Closed zsw111-zzz closed 1 year ago
Thank you very much for your interest in AQA-related work.
We have noticed the issue of being unable to reproduce the results of individual word predictions in the Clotho AQA paper [1]. Considering the limited nature of the Clotho-AQA dataset and the presence of 828 candidate answers, it is indeed challenging to achieve the reported top-1 result of 54.2% in [1].
Since the audio data in Clotho-AQA is sourced from the real world, we aim to explore sound scene understanding based on natural sounds. Therefore, we examined the original annotation files of Clotho-AQA and found that the official open-source annotations were not cleansed, resulting in discrepancies where different annotators provided different answers for the same question. As a result, we performed a simple filtering process where we considered a question to have the correct answer if it had at least two identical answers, disregarding other cases and excluding "yes" and "no" scenarios. Based on this filtering process, we obtained a new and more accurate annotation file and replicated the AqualNet method from [1], achieving a top-1 result of 14.78%.
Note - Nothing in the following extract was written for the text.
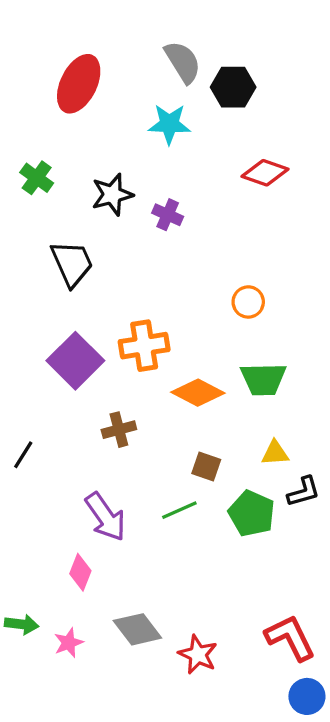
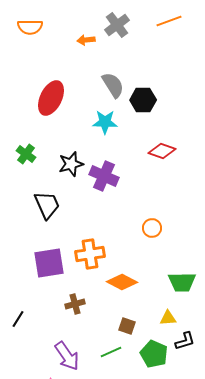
purple cross: (168, 215) -> (104, 176), size x1.6
purple square: (75, 361) -> (49, 263), turned 36
green trapezoid: (263, 379) -> (182, 282), moved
Additionally, we have uploaded the filtered annotation file to the github repo. If you have any questions, please feel free to contact us via email.
Your reply perfectly solved my problem, thank you very much for your reply!
Thank you very much for your outstanding contribution to the open source community, but I noticed that your evaluation index is different from the paper that proposed the Clotho-AQA dataset, namely Clotho-AQA: A Crowdsourced Dataset for Audio Question Answering. They claim that they have achieved an accuracy rate higher than 0.6. I don't know if this is because this article mixes the "yes" and "no" binary labels with other multi-dimensional labels. I hope the author can further explain, Thanks again for your contribution!